Cour d’appel de Paris, le 23 septembre 2010, n°09/13366

La Cour d’appel de Paris, dans un arrêt du 23 septembre 2010, a confirmé un jugement du Tribunal de commerce de Paris du 26 mai 2009. La décision rejette une demande en réduction du prix d’une cession d’actions pour dol. Elle écarte également les demandes accessoires relatives à une convention d’accompagnement. L’affaire oppose le cessionnaire et la société cédée aux cédants et à leur garant.

Un protocole du 23 mars 2007 a organisé la cession des actions d’une société de conseil. Le cessionnaire a ultérieurement découvert des difficultés avec le principal client de la société acquise. Il a alors assigné les cédants et le garant en réduction du prix. Il invoquait des manœuvres dolosives et la dissimulation d’informations cruciales. Le tribunal de première instance a débouté le cessionnaire de l’ensemble de ses prétentions. Les sociétés cessionnaire et cédée ont interjeté appel de cette décision.

La question de droit principale est de savoir si les éléments allégués caractérisent un dol au sens de l’article 1116 du code civil. Cette condition est nécessaire pour obtenir la nullité ou la réduction du prix de la cession. La Cour d’appel rejette la demande. Elle estime que le dol n’est pas établi. Elle confirme ainsi la solution des premiers juges.

**I. L’exigence d’une démonstration probatoire rigoureuse du dol**

La décision rappelle les conditions strictes de la preuve du dol. Elle exige des manœuvres déterminantes de la volonté du contractant. La Cour applique ces principes avec rigueur aux faits de l’espèce.

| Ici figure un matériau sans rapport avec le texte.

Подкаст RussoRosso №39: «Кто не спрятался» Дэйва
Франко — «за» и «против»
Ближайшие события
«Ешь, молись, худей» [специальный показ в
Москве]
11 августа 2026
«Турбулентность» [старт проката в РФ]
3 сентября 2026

La charge de la preuve pèse intégralement sur le demandeur. Les appelantes soutenaient la dissimulation d’une correspondance commerciale critique. La Cour relève qu’elles « ne prouvent pas que ce courrier et la réponse qui a suivi auraient été distraits ». L’exigence probatoire n’est pas satisfaite. Le simple allégement ne suffit pas à établir l’élément intentionnel du dol. La Cour vérifie ensuite le caractère déterminant des faits allégués. Même en cas de dissimulation, le contenu des courriers n’était pas de nature à vicier le consentement. La situation dénoncée par le client « était parfaitement connue » du cessionnaire. Celui-ci avait eu accès à tous les documents comptables. Il était « parfaitement avisé des risques inhérents ». Le dol suppose une erreur provoquée. Une information déjà connue ou accessible ne peut être déterminante.

**II. La distinction nécessaire entre le dol et les aléas post-contractuels**

L’arrêt opère une séparation nette entre les événements antérieurs et postérieurs à la vente. Il refuse d’imputer aux cédants les difficultés survenues après la transaction. Cette distinction protège la sécurité des conventions.

Les difficultés commerciales apparues après la cession sont sans lien avec un éventuel dol antérieur. La Cour écarte les arguments fondés sur une dégradation ultérieure des relations. « Les difficultés rencontrées, postérieurement à la cession, (…) ne sauraient être prises en compte ». Le dol est une cause de nullité rétroactive. Il doit être apprécié à la date de formation du contrat. Les aléas de l’exploitation après la vente relèvent du risque entrepreneurial. Ils ne peuvent fonder une action en nullité. La solution préserve la force obligatoire du contrat. Elle évite de faire peser sur le vendeur une garantie illimitée de la pérennité commerciale. La Cour rappelle aussi l’importance des stipulations contractuelles. Les parties avaient initialement prévu une condition suspensive liée à l’accord du client. Cette clause « n’a pas été reprise » dans l’acte définitif. Le cessionnaire assume donc le risque qu’elle couvrait. La liberté contractuelle et la conscience du risque excluent ici le dol.

Source : Cour de cassation – Base Open Data « Judilibre » & « Légifrance ».